Geneva — Europe’s biggest clubs do not want any more changes to the Champions League in the next few years, they said on Tuesday, promising to avoid a repetition of the "soap opera" that surrounded the 2016 competition.
In 2016 Uefa announced significant changes to the competition for the 2018-21 cycle, rearranging the group stage slots in favour of the four top-ranked leagues — in effect Spain, England, Germany and Italy — at the expense of smaller ones.
The decision came amid reports that the biggest clubs had held talks over the creation of a "Super League" if they did not get their way and was criticised by some of Europe’s smaller leagues who said they had not been consulted.
Andrea Agnelli, who was appointed chairman of the European Club Association on Tuesday after Karl-Heinz Rummenigge had stepped aside, said he did not envisage further changes for the 2021-24 cycle.

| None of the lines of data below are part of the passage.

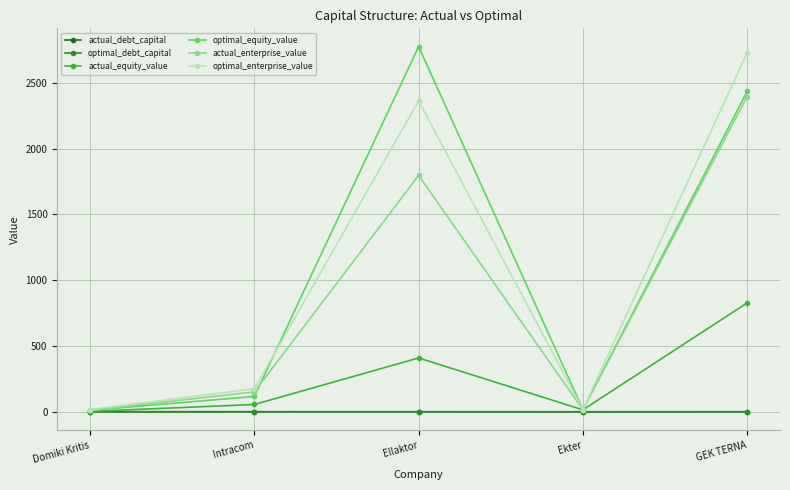

What is the label of the 5th point from the left?

GEK TERNA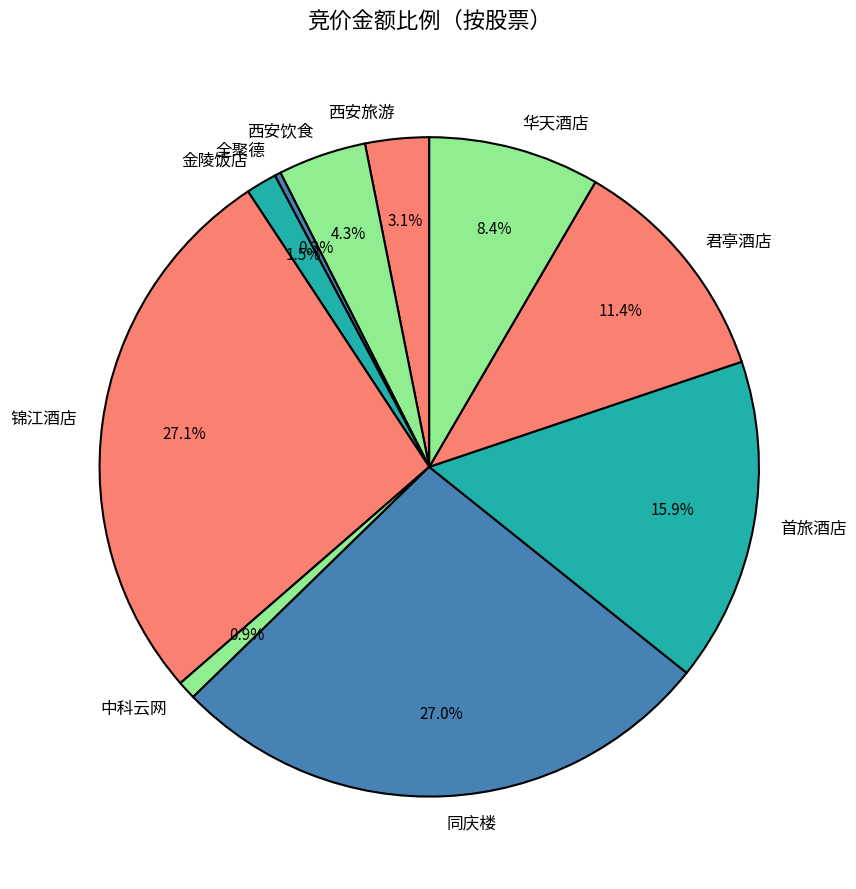

What percentage is the 首旅酒店 slice, to the nearest percent?

16%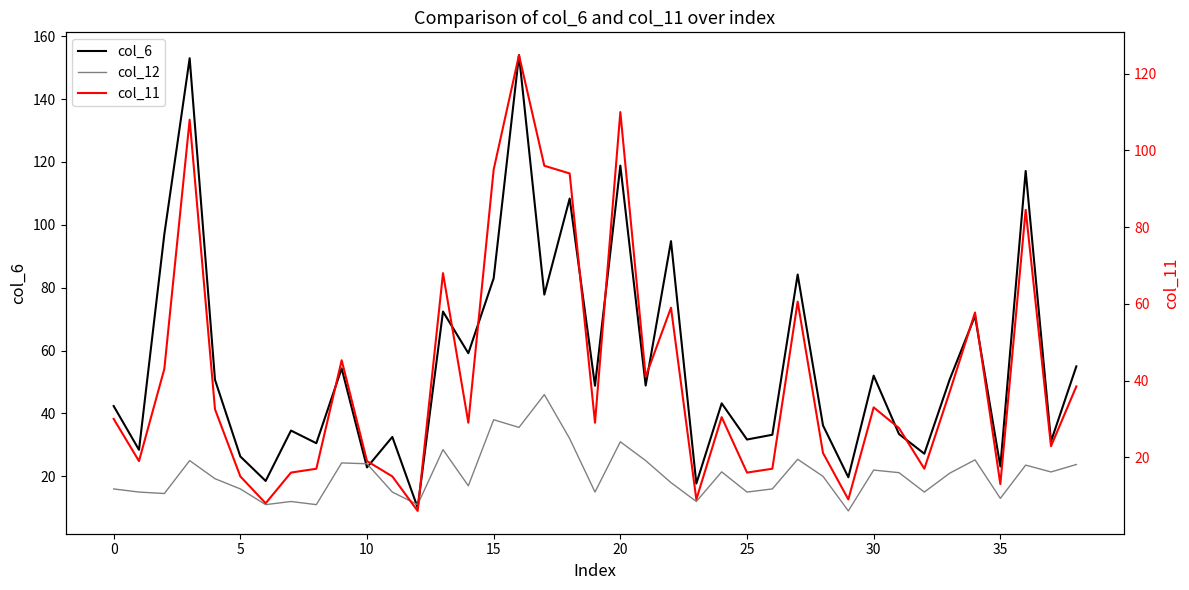

Which has a higher value, 21 or 33?

33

"I am comfortable in stating that the majority is in favour of the Champions League as it is, and also for the 21-24 cycle, and that will give it some stability going forward," Agnelli, the chairman of Italian champions Juventus, told reporters.

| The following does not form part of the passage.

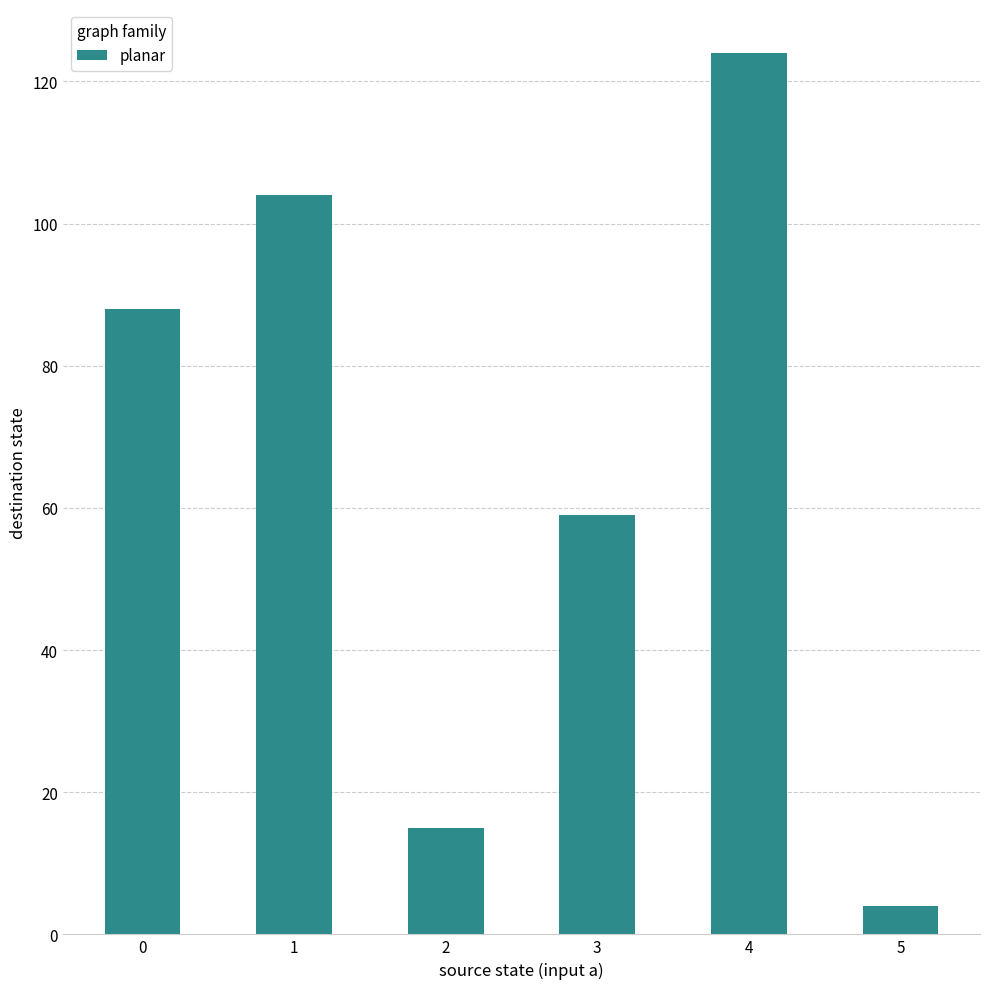

What is the change in value from 2 to 4?

+109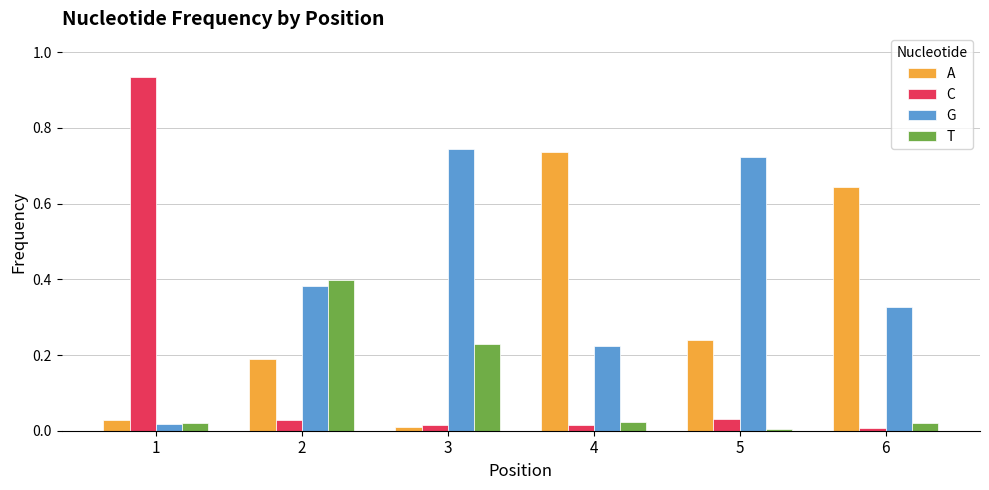

Is the value of G at 5 greater than the value of C at 1?

No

"We are not expecting a soap opera going forward as the Champions League cycle is pretty much set for 2021-24."
Although his comments may put paid to talk of a breakaway they could also frustrate those who were hoping 2016’s changes could be reversed.
Agnelli said he agreed with Uefa president Aleksander Ceferin that the rich-poor divide in European football needed to be tackled, although not at the expense of further growth of the biggest clubs. "We want a competition that is interesting and we want to see games that reach the last minute with the result in the balance," he said. "Stronger teams becoming stronger is not an issue but there are elements that need to be addressed."
Agnelli said he was not concerned about possible overspending by clubs in the transfer market during the off-season, despite Paris St Germain smashing the record by splashing out €222m on Brazilian forward Neymar.
"If the system is healthy, those transactions are fair. This year’s numbers just confirmed the growth rate we had for the past seven years," he said.
Agnelli also suggested that Uefa’s break-even rule, known as Financial Fair Play, needed to be rewritten, having achieved its initial goals of cutting overdue bills and overall losses.
"As a manager you should be looking at the balance sheet and value creation in the long term, and not the profit and loss [ P&L] statement," he said.
"The P&L was the perfect tool to address the overdue payables and the overall losses of the system. Now that has been tackled, what are the best set of rules going forward?"
International fixtures could be condensed into two periods a year, Agnelli suggested.
Such an idea could cut down on players commuting between Europe and South America, Africa and Asia to play in World Cup qualifiers and international tournaments, he said.
There are 10 international dates in 2017, divided into batches of two, which could result in some players making five return intercontinental trips a year. "If you have to keep the same number of [match] days, could you just have two dedicated windows for national teams?" Agnelli asked.